KI-Glossar
Das vollständige Wörterbuch der Künstlichen Intelligenz
Distributional Reinforcement Learning
Reinforcement learning paradigm that models the complete distribution of returns rather than just their mathematical expectation to capture uncertainty and improve robustness.
Quantile Regression DQN
Distributional RL algorithm using quantile regression to approximate the return distribution as a set of quantiles, allowing fine-grained distribution estimation.
Categorical DQN (C51)
Distributional RL method that discretizes the return distribution into 51 probability atoms, learning a categorical distribution to represent value uncertainty.
Value Distribution
Complete probability distribution of expected future returns for a state-action pair, replacing the traditional single-value expectation approach.
Risk-Sensitive RL
Reinforcement learning approach that explicitly considers risk by using the complete return distribution rather than just the mean for decision making.
Wasserstein Distance
Metric used in Distributional RL to measure the distance between probability distributions, particularly effective for comparing distributions with different supports.

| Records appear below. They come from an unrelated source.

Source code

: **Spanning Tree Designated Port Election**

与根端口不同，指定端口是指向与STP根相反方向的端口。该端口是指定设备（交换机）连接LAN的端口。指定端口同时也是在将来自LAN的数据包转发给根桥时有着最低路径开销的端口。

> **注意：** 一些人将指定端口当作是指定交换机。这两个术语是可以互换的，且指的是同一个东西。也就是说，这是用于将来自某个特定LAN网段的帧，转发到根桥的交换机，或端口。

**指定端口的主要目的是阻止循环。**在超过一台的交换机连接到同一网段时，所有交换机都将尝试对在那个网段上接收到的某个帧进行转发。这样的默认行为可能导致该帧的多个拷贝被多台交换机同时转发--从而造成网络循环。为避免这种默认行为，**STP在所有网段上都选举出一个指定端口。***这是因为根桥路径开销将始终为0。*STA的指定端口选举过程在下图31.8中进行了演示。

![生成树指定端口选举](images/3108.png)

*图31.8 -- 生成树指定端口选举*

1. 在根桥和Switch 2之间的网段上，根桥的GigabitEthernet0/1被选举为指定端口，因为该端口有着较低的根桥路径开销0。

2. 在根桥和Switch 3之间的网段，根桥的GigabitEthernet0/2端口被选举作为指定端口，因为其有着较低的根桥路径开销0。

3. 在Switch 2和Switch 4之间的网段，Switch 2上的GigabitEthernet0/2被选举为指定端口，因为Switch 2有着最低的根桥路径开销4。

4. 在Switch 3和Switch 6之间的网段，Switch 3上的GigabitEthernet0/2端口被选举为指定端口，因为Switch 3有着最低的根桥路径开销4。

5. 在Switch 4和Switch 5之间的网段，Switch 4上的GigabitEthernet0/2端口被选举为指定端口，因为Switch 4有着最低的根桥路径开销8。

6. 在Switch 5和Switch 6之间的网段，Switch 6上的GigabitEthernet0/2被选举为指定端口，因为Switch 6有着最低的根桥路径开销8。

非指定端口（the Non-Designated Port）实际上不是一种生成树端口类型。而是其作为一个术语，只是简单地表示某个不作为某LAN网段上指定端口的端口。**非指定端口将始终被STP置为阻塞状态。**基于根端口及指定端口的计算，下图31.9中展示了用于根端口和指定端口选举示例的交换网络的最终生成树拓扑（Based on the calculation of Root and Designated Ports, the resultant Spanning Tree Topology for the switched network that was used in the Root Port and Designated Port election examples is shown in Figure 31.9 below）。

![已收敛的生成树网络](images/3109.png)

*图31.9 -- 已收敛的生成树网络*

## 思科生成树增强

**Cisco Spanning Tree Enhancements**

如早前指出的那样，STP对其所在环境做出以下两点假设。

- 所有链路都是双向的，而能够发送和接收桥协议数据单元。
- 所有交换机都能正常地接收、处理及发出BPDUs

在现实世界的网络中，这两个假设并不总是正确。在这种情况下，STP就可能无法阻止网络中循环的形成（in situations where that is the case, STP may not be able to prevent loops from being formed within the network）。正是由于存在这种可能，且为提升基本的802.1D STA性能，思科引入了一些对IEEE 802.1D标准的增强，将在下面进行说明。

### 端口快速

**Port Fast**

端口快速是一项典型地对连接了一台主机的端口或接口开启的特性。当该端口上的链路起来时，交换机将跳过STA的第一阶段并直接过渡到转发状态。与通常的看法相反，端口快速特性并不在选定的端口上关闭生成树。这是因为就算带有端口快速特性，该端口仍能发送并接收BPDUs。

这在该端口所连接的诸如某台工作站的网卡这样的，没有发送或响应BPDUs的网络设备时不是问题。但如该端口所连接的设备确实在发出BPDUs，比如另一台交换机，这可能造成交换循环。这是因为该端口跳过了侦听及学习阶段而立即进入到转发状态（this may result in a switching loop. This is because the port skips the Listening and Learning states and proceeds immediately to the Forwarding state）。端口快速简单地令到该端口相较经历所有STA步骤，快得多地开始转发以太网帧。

Distributional Bellman Equation
Extension of the classical Bellman equation that operates on return distributions rather than scalar values, preserving the complete distribution information.
Projected Bellman Operator
Operator that projects the updated return distribution onto the chosen parameterized representation space, ensuring stability of distributional learning.
Aleatoric Uncertainty
Intrinsic and irreducible uncertainty in environment returns, naturally captured by Distributional RL models through the variance of the distribution.
Epistemic Uncertainty
Uncertainty due to lack of knowledge or data, which can be reduced with more experience and modeled through the evolution of distributions during learning.
Expectile Regression
Regression method that generalizes the notion of quantile for symmetric distributions, used in some Distributional RL algorithms to efficiently approximate distributions.
Distributional Value Function
Function that associates each state-action pair with a complete probability distribution over future returns, replacing the traditional scalar value function.
Categorical Projection
Mathematical operation used in C51 to project the updated return distribution onto the predefined discrete support of categorical atoms.
Quantile Projection
Mechanism in QR-DQN that maintains a set of quantiles as an approximation of the distribution, directly updating the positions of quantiles without explicit projection.
Distributional Policy Evaluation
Process of evaluating a policy by learning the complete distribution of returns rather than just their expected value, providing a richer analysis of performance.
Implicit Quantile Networks (IQN)
Advanced network architecture that can generate any quantile of the return distribution on the fly, offering a continuous and flexible representation of distributions.
Distributional Bellman Backup
Distributional RL update operation that propagates reward and transition distributions to compute the new value distribution according to the distributional Bellman equation.
Return Distribution Modeling
Fundamental technique of Distributional RL that involves explicitly modeling the probability distribution of cumulative returns rather than just their mathematical expectation.